The request ->
Gather and copy out every line of the entries below that contains the string "Asplenium". Case counts.

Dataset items
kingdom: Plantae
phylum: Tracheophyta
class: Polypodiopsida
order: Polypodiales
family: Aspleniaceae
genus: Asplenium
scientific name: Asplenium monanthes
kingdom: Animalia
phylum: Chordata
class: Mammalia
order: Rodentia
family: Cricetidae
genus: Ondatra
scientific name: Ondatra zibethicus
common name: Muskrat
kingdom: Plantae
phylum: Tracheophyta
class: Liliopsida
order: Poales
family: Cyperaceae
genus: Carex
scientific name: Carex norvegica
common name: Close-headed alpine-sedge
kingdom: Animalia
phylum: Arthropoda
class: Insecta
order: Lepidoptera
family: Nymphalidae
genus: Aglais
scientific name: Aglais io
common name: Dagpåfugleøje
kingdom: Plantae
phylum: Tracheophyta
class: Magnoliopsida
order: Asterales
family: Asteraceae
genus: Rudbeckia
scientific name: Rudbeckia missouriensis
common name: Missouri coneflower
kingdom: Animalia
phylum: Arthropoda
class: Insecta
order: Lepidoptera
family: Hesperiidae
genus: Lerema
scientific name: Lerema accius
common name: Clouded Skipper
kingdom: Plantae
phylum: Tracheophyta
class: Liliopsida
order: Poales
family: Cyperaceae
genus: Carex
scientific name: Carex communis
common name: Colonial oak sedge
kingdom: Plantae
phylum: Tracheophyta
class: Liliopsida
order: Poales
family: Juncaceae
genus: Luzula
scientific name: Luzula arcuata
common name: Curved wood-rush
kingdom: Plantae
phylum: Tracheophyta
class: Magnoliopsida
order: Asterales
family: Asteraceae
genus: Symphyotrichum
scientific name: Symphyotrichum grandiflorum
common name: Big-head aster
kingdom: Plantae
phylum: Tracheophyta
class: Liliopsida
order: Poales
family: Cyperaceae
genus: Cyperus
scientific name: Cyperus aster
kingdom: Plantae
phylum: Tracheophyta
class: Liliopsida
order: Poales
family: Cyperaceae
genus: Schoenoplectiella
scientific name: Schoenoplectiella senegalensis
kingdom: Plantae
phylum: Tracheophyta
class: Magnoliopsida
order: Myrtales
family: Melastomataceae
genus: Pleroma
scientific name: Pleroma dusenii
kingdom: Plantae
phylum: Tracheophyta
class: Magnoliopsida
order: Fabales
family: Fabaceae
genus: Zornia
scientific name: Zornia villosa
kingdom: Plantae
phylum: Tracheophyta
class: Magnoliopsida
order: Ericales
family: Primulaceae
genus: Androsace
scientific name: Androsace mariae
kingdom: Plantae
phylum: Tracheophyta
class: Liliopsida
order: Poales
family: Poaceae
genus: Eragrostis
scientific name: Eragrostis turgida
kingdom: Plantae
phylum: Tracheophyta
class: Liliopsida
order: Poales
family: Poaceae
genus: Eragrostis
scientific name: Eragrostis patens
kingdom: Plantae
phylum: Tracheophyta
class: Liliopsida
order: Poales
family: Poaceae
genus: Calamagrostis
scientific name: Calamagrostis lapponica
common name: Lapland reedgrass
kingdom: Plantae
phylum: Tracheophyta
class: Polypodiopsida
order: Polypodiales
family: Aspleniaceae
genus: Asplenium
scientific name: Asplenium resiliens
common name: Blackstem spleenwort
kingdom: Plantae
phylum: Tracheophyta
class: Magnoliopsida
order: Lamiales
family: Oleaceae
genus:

Answer to this problem ->
genus: Asplenium
scientific name: Asplenium monanthes
genus: Asplenium
scientific name: Asplenium resiliens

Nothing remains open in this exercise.